How to be a Data Scientist Using SAS
To be a Data Scientist often requires a combination of “Hacking Skills, Math & Statistics Knowledge and Substantive Expertise” (Conway 2010). There are many programming languages to implement these skills chosen by people that enter into the field based on their background. One of the more common ones and the platform that provides the greatest breadth and depth is SAS. SAS is one of the first real statistical analysis languages and their heavy investment in research has kept them on the leading edge of analytics. They have not just one analytical path, but a number of them, giving the Data Scientist the freedom to approach their role in the manner that fits them best. The Data Scientist who has SAS in their tool belt is able to provide great contributions to their company’s bottom line. The three high-level steps in the analytics process are data, analysis and presentation. Some of the highlights of the SAS platform for each are explained below.
“The Data Scientist who has SAS in their tool belt is able to provide great contributions to their company’s bottom line”
Some of the excitement people have about data is in its size and sources. SAS has long had the capabilities of handling Big Data, with their Access products that connect to platforms such as Teradata and Greenplum. Our clients with SAS Grid can process large amounts of data in parallel immensely reducing their analysis time. The Hadoop platform with all its enabling accessories (Hive, Yarn, Pig, etc.) has been embraced by SAS and the SAS Data Scientist has a number of ways to work with and in the Hadoop platform, even distributing SAS processes across the different Hadoop nodes.

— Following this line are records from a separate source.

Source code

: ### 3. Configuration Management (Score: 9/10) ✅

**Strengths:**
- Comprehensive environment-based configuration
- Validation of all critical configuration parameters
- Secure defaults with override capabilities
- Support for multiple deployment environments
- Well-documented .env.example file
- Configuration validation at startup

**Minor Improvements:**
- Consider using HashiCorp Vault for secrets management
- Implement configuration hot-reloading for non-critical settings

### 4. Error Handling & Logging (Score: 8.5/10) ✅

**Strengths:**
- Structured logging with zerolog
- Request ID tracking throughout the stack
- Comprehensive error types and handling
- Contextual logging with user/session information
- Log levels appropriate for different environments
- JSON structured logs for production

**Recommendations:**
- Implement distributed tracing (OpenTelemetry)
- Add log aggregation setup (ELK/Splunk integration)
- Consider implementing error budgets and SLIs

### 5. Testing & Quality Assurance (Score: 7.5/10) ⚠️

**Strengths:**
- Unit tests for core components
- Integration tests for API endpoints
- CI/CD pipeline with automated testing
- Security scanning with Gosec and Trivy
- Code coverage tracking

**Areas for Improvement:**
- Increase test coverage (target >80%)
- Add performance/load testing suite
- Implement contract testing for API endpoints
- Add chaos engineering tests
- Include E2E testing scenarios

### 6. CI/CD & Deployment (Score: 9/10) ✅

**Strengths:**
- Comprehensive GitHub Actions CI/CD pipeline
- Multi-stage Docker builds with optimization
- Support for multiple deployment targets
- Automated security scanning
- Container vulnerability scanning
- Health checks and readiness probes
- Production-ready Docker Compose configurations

It’s also the variety of data that makes the new data paradigm so rich. The SAS Data Scientist can easily pull data from the web and social media with features as traditional and powerful as the FILENAME or as new and even more powerful as SAS Social Media Analytics. The Data Management Solution—Data Integration, Data Quality, Data Governance, Master Data Management and Data Federation—can be used both across the enterprise to manage the flood of internal and external data, and within the creative ad hoc data hacking for new data sources.
SAS is the continual leader in advanced analytics ever since its inception (Gartner, 2014). It gives the Data Scientist everything from complex A/B testing, logistic regression for targeted marketing, predictive modeling, forecasting, network analysis, text analytics, simulations and optimization. SAS also gives access to external software so Data Scientists can perform their own research into custom analytics that are developed to solve new and unique business problems. The SAS Enterprise Miner platform does many of these analytics along with the bagging and boosting (ensemble methods) that Data Scientists use to combine the results of different machine learning methods to obtain better performance than any of the individual models.

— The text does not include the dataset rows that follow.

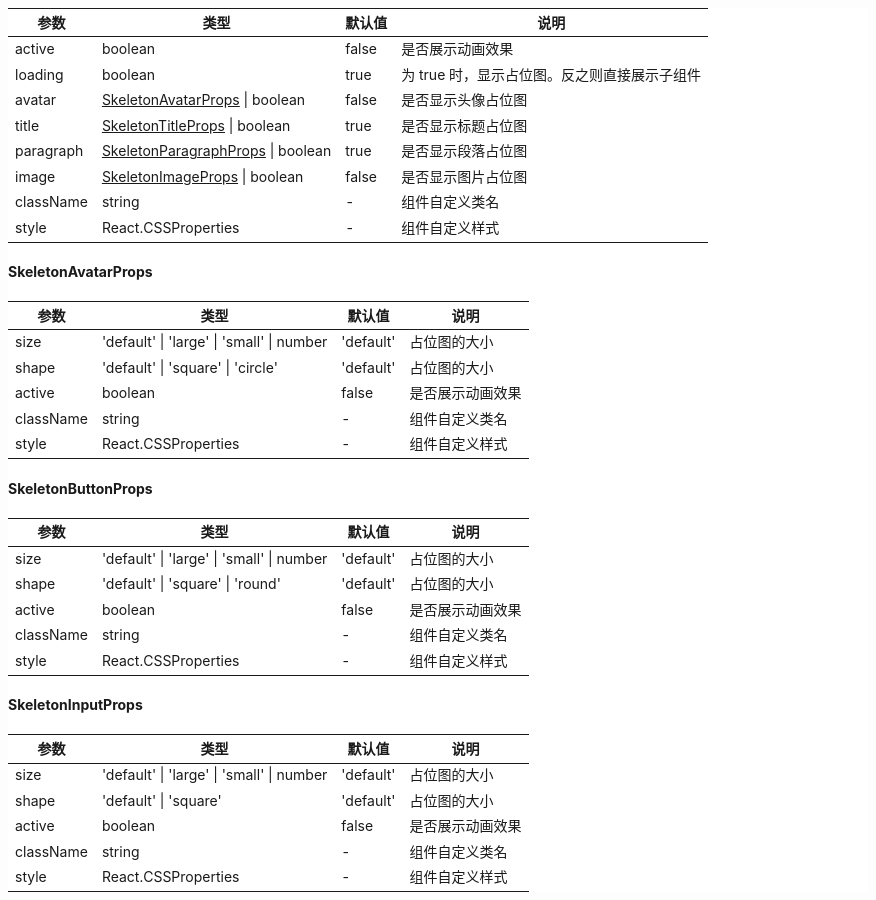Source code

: | 参数      | 类型                                                         | 默认值 | 说明                                         |
| --------- | ------------------------------------------------------------ | ------ | -------------------------------------------- |
| active    | boolean                                                      | false  | 是否展示动画效果                             |
| loading   | boolean                                                      | true   | 为 true 时，显示占位图。反之则直接展示子组件 |
| avatar    | [SkeletonAvatarProps](#SkeletonAvatarProps) \| boolean       | false  | 是否显示头像占位图                           |
| title     | [SkeletonTitleProps](#SkeletonTitleProps) \| boolean         | true   | 是否显示标题占位图                           |
| paragraph | [SkeletonParagraphProps](#SkeletonParagraphProps) \| boolean | true   | 是否显示段落占位图                           |
| image     | [SkeletonImageProps](#SkeletonImageProps) \| boolean         | false  | 是否显示图片占位图                           |
| className | string                                                       | -      | 组件自定义类名                               |
| style     | React.CSSProperties                                          | -      | 组件自定义样式                               |

#### SkeletonAvatarProps

| 参数      | 类型                                      | 默认值    | 说明             |
| --------- | ----------------------------------------- | --------- | ---------------- |
| size      | 'default' \| 'large' \| 'small' \| number | 'default' | 占位图的大小     |
| shape     | 'default' \| 'square' \| 'circle'         | 'default' | 占位图的大小     |
| active    | boolean                                   | false     | 是否展示动画效果 |
| className | string                                    | -         | 组件自定义类名   |
| style     | React.CSSProperties                       | -         | 组件自定义样式   |

#### SkeletonButtonProps

| 参数      | 类型                                      | 默认值    | 说明             |
| --------- | ----------------------------------------- | --------- | ---------------- |
| size      | 'default' \| 'large' \| 'small' \| number | 'default' | 占位图的大小     |
| shape     | 'default' \| 'square' \| 'round'          | 'default' | 占位图的大小     |
| active    | boolean                                   | false     | 是否展示动画效果 |
| className | string                                    | -         | 组件自定义类名   |
| style     | React.CSSProperties                       | -         | 组件自定义样式   |

#### SkeletonInputProps

| 参数      | 类型                                      | 默认值    | 说明             |
| --------- | ----------------------------------------- | --------- | ---------------- |
| size      | 'default' \| 'large' \| 'small' \| number | 'default' | 占位图的大小     |
| shape     | 'default' \| 'square'                     | 'default' | 占位图的大小     |
| active    | boolean                                   | false     | 是否展示动画效果 |
| className | string                                    | -         | 组件自定义类名   |
| style     | React.CSSProperties                       | -         | 组件自定义样式   |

One of the Data Scientists' responsibilities is to directly contribute to the bottom line. Being able to build models is great, but if it can’t be done in a scalable manner that impacts the daily decisions of the business leaders, then it doesn’t allow them to be competitive. Optimized procedures built by SAS R&D – SAS High-Performance Analytics (HPA)—give the Data Scientist the Big Analytics needed, e.g. sales forecasting on tens of thousands of SKUs in short periods of time.
The Social Media Analytics solution gives the Data Scientist ready access to the web and social media for text analytics, sentiment analytics and content categorization.
Another traditional and powerful tool for the Data Scientist is JMP. One of the variations on the Data Scientist role is one more interested in the business and less interested in the coding. While many SAS products make this possible (Enterprise Guide and Enterprise Miner both do), JMP takes this to an even greater level. Meant for the ad hoc, exploratory analyses that are often a large part of the Data Scientists day, JMP puts advanced machine learning, statistical methods and interactive visualizations at their fingertips Finally, Visual Analytics and Visual Statistics, hot off the SAS R&D presses, give the best of many worlds, though not all. It allows even the MBA Data Scientist to quickly perform complex exploratory analyses and some statistics or machine learning on Big Data and then seamlessly share those results with others.
The Data Scientist creates two types of products. One is the analytical models used on a large scale for internal or external production. The other is the insightful, often interactive, visualization that conveys to the layman or the decision maker the story hidden in the data. The Data Scientist again has the right tools available to them with the SAS platform. For example, stored processes with SAS/Access solutions translate the statistical models to production environments for enterprise level impact of their results. JMP (to a degree), Visual Analytics and Visual Statistics (more so) both create advanced interactive visualizations that can be shared with their audiences.
Even the standard visualizations within SAS can be productively efficient. Instead of using time intensive, point-and-click interfaces to make even simple changes to many dashboard items like you might find in other platforms, the data-driven programming techniques utilized by SAS users means quick turnaround of changes to production.
Beyond the Platform
The world of Data Science is specific and ambiguous, idealistic and revenue driven, passionate and fact- based. It’s not just the analytical platform that makes a Data Scientist successful, no matter how powerful, broad and deep it is. It requires a person who is driven to solve problems, passionate about contributing to the organization and deeply committed to the relationships of people and processes. SAS may be the best tool for the Data Scientist because of its breadth and depth and the Data Scientist with that same breadth and depth will be the best for your organization.